FunctionAttrs: do not mark coroutines with odd return path `noreturn`
ClosedPublic

Authored by t.p.northover on Aug 16 2021, 4:59 AM.

Details

Summary

Under one of the ABIs we support for coroutines, a call to @llvm.coro.end may actually (despite not being a BB terminator) return from the function. This is weird, but documented in https://llvm.org/docs/Coroutines.html#llvm-coro-end-intrinsic:

In returned-continuation lowering, llvm.coro.end fully destroys the coroutine frame. If the second argument is false, it also returns from the coroutine with a null continuation pointer, and the next instruction will be unreachable.

In this case, because of the unreachable at the end we'd normally decide the block cannot return (and if it's the only return block in the function, that the function itself is `noreturn), but this logic needs revising.

Diff Detail

Event Timeline

t.p.northover created this revision.Aug 16 2021, 4:59 AM
t.p.northover requested review of this revision.Aug 16 2021, 4:59 AM
Herald added a project: Restricted Project. · View Herald TranscriptAug 16 2021, 4:59 AM
nikic added a subscriber: nikic.

Looks to me like llvm.coro.end semantics are broken and either need to be changed by making the control flow explicit in IR, or we need additional attributes to specify this behavior in some well-defined fashion.

This sounds weird. Trying to map this to "regular semantics" coro_end seems to be able to unwind in a way that can happen also in nounwind contexts. I'd assume that can probably break the next few implicit assumptions somewhere.
Is there a reason we don't branch to a return on from the coro_end depending on the result?

I've looked into this some more, and the return inserted by @llvm.coro.end is not necessarily representable in this function. If it's a @llvm.coro.id.retcon.once coroutine then the return is always a ret void, regardless of this function's prototype.

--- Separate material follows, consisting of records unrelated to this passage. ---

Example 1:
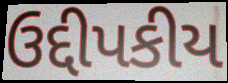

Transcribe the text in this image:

ઉદ્દીપકીય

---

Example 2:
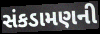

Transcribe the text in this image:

સંકડામણની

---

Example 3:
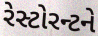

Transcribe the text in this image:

રેસ્ટોરન્ટને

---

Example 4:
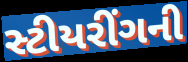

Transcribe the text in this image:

સ્ટીયરીંગની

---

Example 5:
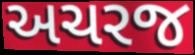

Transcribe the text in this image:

અચરજ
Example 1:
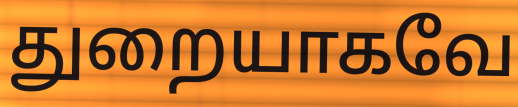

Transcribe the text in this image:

துறையாகவே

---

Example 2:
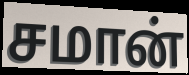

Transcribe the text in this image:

சமான்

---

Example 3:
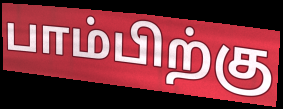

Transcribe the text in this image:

பாம்பிற்கு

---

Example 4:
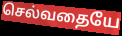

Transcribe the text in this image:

செல்வதையே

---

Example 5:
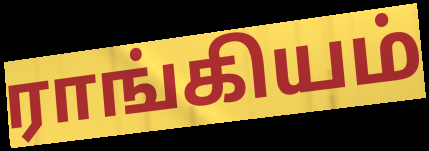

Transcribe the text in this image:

ராங்கியம்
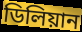
ডিলিয়ান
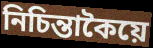
নিচিন্তাকৈয়ে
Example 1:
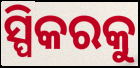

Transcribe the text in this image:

ସ୍ପିକରକୁ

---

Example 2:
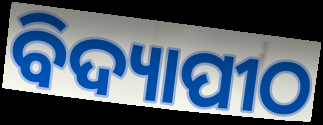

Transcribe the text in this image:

ବିଦ୍ୟାପୀଠ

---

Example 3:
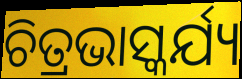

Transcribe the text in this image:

ଚିତ୍ରଭାସ୍କର୍ଯ୍ୟ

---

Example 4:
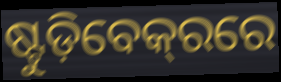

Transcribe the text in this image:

ଷ୍ଟୁଡ଼ିବେକ୍‌ରରେ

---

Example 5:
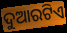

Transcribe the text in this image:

ଦୁଆରଟିଏ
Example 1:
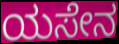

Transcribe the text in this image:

ಯಸೇನ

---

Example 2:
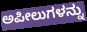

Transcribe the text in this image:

ಅಪೀಲುಗಳನ್ನು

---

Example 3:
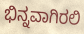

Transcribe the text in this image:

ಭಿನ್ನವಾಗಿರಲಿ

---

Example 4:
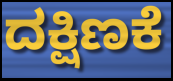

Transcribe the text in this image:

ದಕ್ಷಿಣಕೆ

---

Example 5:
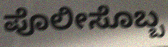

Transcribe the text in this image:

ಪೊಲೀಸೊಬ್ಬ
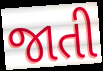
જાતી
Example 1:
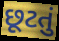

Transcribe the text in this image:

છૂટતું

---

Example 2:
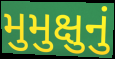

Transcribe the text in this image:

મુમુક્ષુનું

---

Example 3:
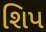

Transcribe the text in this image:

શિપ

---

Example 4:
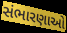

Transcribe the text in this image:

સંભારણાઓ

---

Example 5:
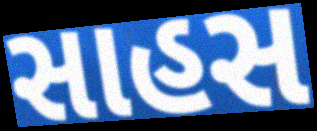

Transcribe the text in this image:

સાહસ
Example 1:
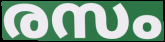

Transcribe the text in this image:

രസം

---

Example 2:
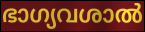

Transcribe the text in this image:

ഭാഗ്യവശാൽ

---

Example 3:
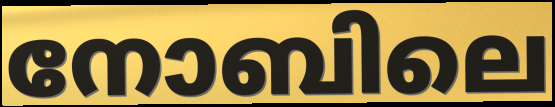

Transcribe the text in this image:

നോബിലെ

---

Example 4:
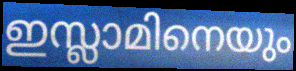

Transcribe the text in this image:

ഇസ്ലാമിനെയും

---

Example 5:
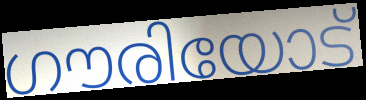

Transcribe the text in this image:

ഗൗരിയോട്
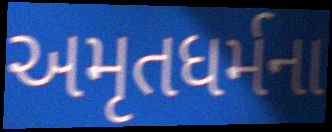
અમૃતધર્મના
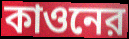
কাওনের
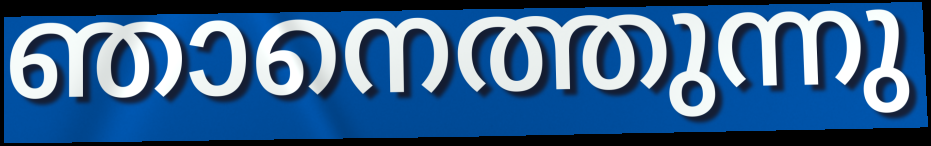
ഞാനെത്തുന്നു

So, what if we require a ret undef instead as about the closest we can get? The real return (in the non-once case) is usually roughly {i8* null, <lots of undef>} and importantly doesn't contain any values from the function so we won't be lying about dataflow by using undef.

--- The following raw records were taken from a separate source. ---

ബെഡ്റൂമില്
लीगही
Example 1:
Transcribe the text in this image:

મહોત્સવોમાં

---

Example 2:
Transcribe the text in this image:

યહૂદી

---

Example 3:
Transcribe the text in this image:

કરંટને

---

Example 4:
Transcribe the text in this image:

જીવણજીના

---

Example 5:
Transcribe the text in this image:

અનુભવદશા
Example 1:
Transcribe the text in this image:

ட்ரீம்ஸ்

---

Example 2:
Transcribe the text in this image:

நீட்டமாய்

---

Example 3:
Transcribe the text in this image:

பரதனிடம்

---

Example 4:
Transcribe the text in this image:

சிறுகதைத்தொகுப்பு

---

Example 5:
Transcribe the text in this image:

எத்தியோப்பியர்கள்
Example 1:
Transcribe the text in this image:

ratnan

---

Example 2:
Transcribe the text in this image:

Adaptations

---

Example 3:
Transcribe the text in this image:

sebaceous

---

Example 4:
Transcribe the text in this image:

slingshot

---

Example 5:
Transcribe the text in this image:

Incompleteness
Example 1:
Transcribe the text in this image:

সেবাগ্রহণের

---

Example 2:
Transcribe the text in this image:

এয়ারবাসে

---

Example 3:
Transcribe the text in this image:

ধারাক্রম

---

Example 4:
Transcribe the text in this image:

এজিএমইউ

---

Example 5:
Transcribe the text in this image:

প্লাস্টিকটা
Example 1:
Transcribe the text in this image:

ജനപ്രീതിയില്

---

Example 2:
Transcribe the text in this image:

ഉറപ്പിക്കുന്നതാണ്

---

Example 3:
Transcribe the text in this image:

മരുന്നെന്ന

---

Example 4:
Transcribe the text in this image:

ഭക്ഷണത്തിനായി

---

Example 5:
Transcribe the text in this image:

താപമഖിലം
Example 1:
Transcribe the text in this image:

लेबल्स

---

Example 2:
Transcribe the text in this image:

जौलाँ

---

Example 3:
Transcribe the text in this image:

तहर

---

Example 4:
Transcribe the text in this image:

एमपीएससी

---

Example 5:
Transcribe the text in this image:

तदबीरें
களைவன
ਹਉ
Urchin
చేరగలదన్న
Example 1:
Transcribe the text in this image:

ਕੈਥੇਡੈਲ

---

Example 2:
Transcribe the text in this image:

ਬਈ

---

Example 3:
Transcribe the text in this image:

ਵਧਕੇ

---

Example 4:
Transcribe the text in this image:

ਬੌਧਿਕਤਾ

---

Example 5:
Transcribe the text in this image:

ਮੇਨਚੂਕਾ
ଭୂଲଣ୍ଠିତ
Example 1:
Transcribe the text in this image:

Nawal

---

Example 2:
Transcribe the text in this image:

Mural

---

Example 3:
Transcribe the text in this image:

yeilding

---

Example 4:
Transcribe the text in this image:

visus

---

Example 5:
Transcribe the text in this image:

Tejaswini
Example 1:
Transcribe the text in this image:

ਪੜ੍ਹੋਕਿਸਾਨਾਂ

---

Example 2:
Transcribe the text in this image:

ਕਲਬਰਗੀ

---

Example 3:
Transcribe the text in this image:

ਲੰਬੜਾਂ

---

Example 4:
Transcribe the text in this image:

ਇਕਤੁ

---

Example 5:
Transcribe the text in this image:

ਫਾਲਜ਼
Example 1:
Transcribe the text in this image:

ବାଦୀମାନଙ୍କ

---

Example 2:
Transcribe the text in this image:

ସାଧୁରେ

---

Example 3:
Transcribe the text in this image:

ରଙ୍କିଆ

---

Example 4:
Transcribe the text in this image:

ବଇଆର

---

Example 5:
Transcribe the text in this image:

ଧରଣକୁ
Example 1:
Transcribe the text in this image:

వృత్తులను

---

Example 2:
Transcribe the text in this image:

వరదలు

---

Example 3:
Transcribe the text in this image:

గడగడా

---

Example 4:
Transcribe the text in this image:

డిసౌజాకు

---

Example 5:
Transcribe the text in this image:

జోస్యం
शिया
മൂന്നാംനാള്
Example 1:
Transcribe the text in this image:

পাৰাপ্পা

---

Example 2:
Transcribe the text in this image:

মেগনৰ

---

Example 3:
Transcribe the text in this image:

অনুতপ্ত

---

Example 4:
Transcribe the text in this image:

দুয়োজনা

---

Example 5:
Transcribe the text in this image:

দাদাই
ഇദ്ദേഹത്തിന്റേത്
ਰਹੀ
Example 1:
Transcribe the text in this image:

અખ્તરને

That's a doc change, a bunch of tests, and probably an autoupgrade (as well as Swift adoption). I'll tentatively get started.

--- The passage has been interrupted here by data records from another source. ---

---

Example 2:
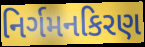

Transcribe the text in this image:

નિર્ગમનકિરણ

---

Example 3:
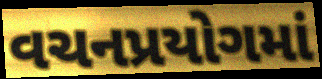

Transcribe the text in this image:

વચનપ્રયોગમાં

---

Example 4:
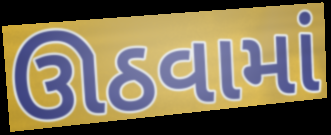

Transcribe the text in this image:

ઊઠવામાં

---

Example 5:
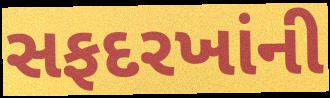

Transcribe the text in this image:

સફદરખાંની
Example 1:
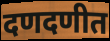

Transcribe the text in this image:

दणदणीत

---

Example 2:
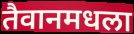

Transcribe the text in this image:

तैवानमधला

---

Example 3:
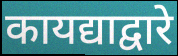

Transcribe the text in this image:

कायद्याद्वारे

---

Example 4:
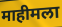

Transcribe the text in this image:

माहीमला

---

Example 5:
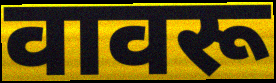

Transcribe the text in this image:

वावरू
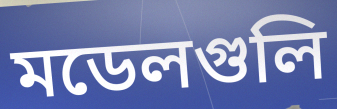
মডেলগুলি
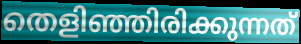
തെളിഞ്ഞിരിക്കുന്നത്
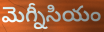
మెగ్నీసియం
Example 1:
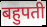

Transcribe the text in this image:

बहुपती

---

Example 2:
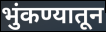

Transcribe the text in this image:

भुंकण्यातून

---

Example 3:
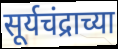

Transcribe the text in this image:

सूर्यचंद्राच्या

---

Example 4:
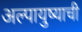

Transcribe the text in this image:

अल्पायुष्याची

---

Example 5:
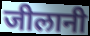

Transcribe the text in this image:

जीलानी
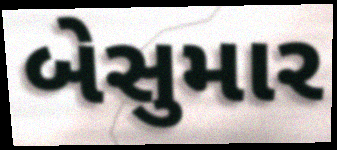
બેસુમાર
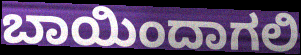
ಬಾಯಿಂದಾಗಲಿ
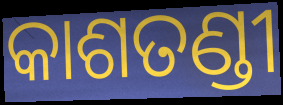
କାଶତଣ୍ଡୀ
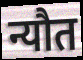
न्यौत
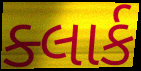
ક્લાર્ક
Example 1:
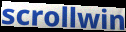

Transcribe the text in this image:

scrollwin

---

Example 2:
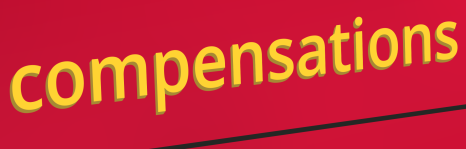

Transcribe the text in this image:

compensations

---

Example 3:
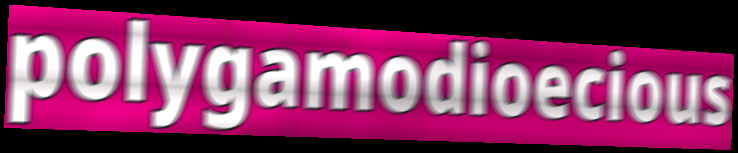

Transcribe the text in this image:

polygamodioecious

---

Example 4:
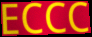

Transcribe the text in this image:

ECCC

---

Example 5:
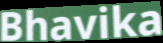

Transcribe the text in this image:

Bhavika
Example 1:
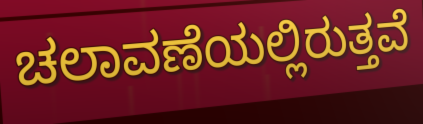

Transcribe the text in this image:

ಚಲಾವಣೆಯಲ್ಲಿರುತ್ತವೆ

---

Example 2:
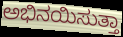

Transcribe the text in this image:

ಅಭಿನಯಿಸುತ್ತಾ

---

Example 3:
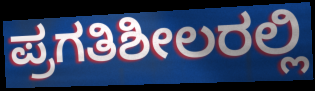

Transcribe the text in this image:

ಪ್ರಗತಿಶೀಲರಲ್ಲಿ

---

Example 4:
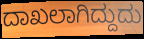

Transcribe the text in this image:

ದಾಖಲಾಗಿದ್ದುದು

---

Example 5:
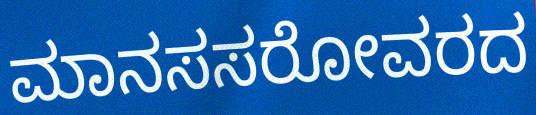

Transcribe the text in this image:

ಮಾನಸಸರೋವರದ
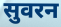
सुवरन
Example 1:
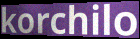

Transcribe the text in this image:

korchilo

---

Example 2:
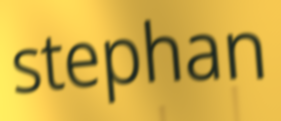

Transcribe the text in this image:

stephan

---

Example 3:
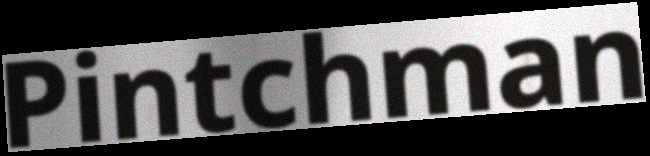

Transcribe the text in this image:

Pintchman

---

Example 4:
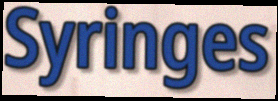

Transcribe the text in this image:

Syringes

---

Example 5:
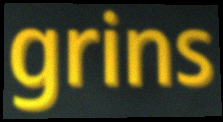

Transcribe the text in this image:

grins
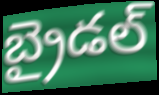
బ్రైడల్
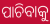
ପାଚିବାକୁ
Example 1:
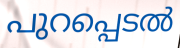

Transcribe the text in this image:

പുറപ്പെടൽ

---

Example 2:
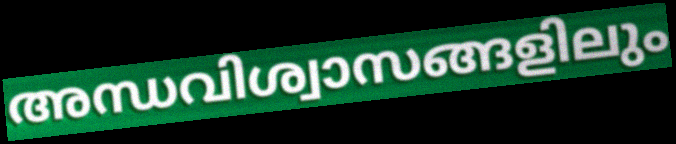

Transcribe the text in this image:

അന്ധവിശ്വാസങ്ങളിലും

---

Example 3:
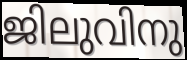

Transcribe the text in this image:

ജിലുവിനു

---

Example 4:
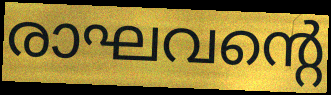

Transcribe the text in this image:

രാഘവന്റെ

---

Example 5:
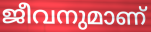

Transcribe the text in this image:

ജീവനുമാണ്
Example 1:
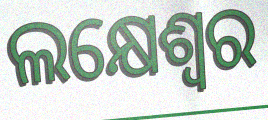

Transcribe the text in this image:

ଲକ୍ଷେଶ୍ୱର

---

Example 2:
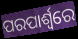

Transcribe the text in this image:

ପରପାର୍ଶ୍ୱରେ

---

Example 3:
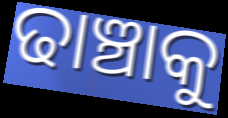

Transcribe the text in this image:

ଢାଞ୍ଚାକୁ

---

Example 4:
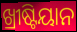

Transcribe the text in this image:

ଖ୍ରୀଷ୍ଟିୟାନ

Well, I think the basic problem is that unlowered coroutines cannot be modeled as normal functions very well in LLVM IR, and the coro intrinsics are doing their best to muddle through given the unstated requirement to not bother anyone else too much. We have major representational problems with modeling some of the things we need, especially the distinctions between ordinary-ish behavior in the ramp function, logically separate from the coroutine, vs. things that are semantically part of the coroutine body.

coro.end is one place where the representation is especially awkward, in part because of contrasting requirements between different lowerings.

  • In the the retcon lowerings, coro.end is always an immediate exit from the coroutine, akin to ret. In a more abstract representation, this could just be a ret void (because the semantic return type of a retcon coroutine is always void, at least for now). However, actually using ret would be awkward in the current representation because we'd need to give it special treatment *without* giving special treatment to rets in the ramp portion of the function.
  • For the async lowering, coro.end was totally inadequate for what we needed to express, and we had to introduce a different intrinsic. This is because the way we "return" to our async caller is by performing a tail call to its continuation function, and we need to represent both the function pointer and the return values. In a more abstract representation, these things could be done implicitly, like ordinary CC lowering, and this could just be a ret. I think part of the reason we went this way is because we wanted to give ourselves room to change around how things like the continuation function pointer were stored (e.g. with pointer signing), and we weren't sure if we'd ever want to "return" by tail calling something that wasn't the normal continuation function pointer. We also do need to represent an awful lot of details about the async CC, like the allocation of async frames, so it makes some sense to be consistently less abstract.
  • In the switch lowering, coro.end is not necessarily an immediate end of the coroutine, at least when it appears in cleanups. I don't really understand why the representation works the way it does here, to be honest; I think Gor might not have been certain how else to get Clang to emit the IR pattern he wanted, which is not a very good reason.

Unless you really want to put a lot of work into making a more abstract representation, I think not inferring any function attributes for unlowered coroutines is probably the most reasonable thing to do. IIRC, the way it currently works is that the coroutine lowering passes just remove these attributes, but that's always been questionable, not least because it's possible they'll have caused misbehavior before then. Note that you really shouldn't infer *any* function attributes, including things like readonly, because there's a lot of implicit work that can get added during lowering.

Thanks for your thoughts too John, I've implemented your suggestion instead of the ret undef path I was thinking about.

rjmccall accepted this revision.Nov 3 2021, 11:05 AM

LGTM.

This revision is now accepted and ready to land.Nov 3 2021, 11:05 AM
t.p.northover closed this revision.Nov 4 2021, 3:25 AM

Thanks John, committed as 3d39612b3dd3.